Honor Answering Honor

A Northern Officer Describes the Final Parade of
Lee's Army of Northern Virginia
Appomattox Courthouse


Before us in proud humiliation stood the embodiment of manhood: men whom neither toils and sufferings, nor the fact of death, nor disaster, nor hopelessness could bend from their resolve, standing before us now, thin, worn, and famished, but erect, and with eyes looking level into ours, waking memories that bound us together as no other bond...

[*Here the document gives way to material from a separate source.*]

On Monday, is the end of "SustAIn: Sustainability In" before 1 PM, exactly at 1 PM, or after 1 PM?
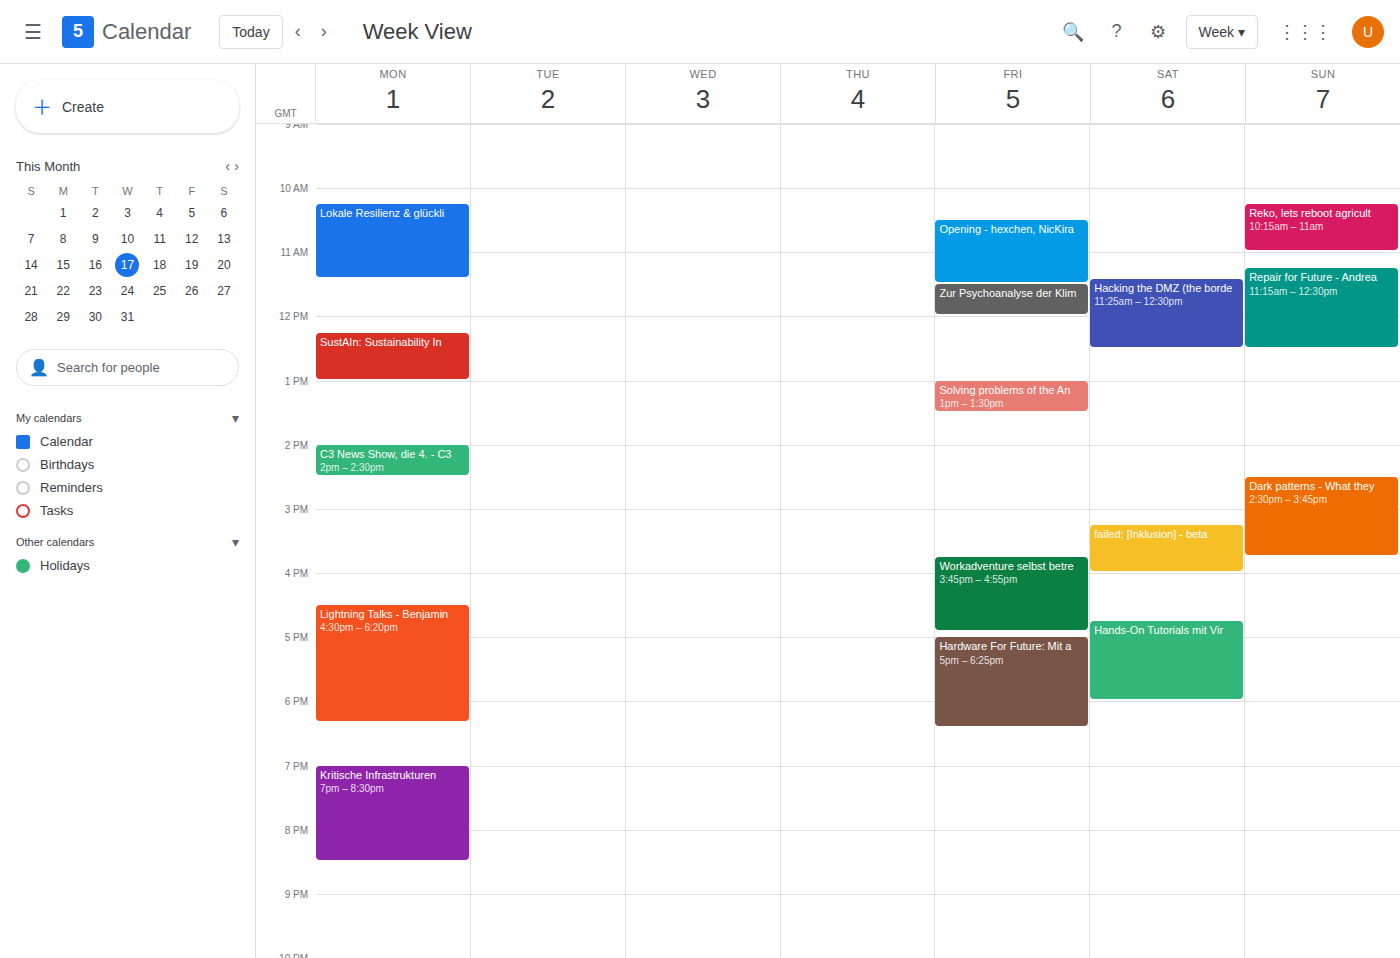
1:00 PM -- exactly at 1 PM, on the 1 PM line.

Instructions had been given; and when the head of each division column comes opposite our group, our bugle sounds the signal and instantly our whole line from right to left, regiment by regiment in succession, gives the soldier's salutation, from the "order arms" to the old "carry" —the marching salute. General John B. Gordon at the head of the column, riding with heavy spirit and downcast face, catches the sound of shifting arms, looks up, and, taking the meaning, wheels superbly, making with himself and his horse one uplifted figure, with profound salutation as he drops the point of his sword to the boot toe; then facing to his own command, gives word for his successive brigades to pass us with the same position of the manual, —honor answering honor. On our part not a sound of trumpet, nor roll of drum: not a cheer nor word, nor whisper of vainglorying, nor motion of man standing again at the order, but an awed stillness rather, a breathholding, as if it were the passing of the dead.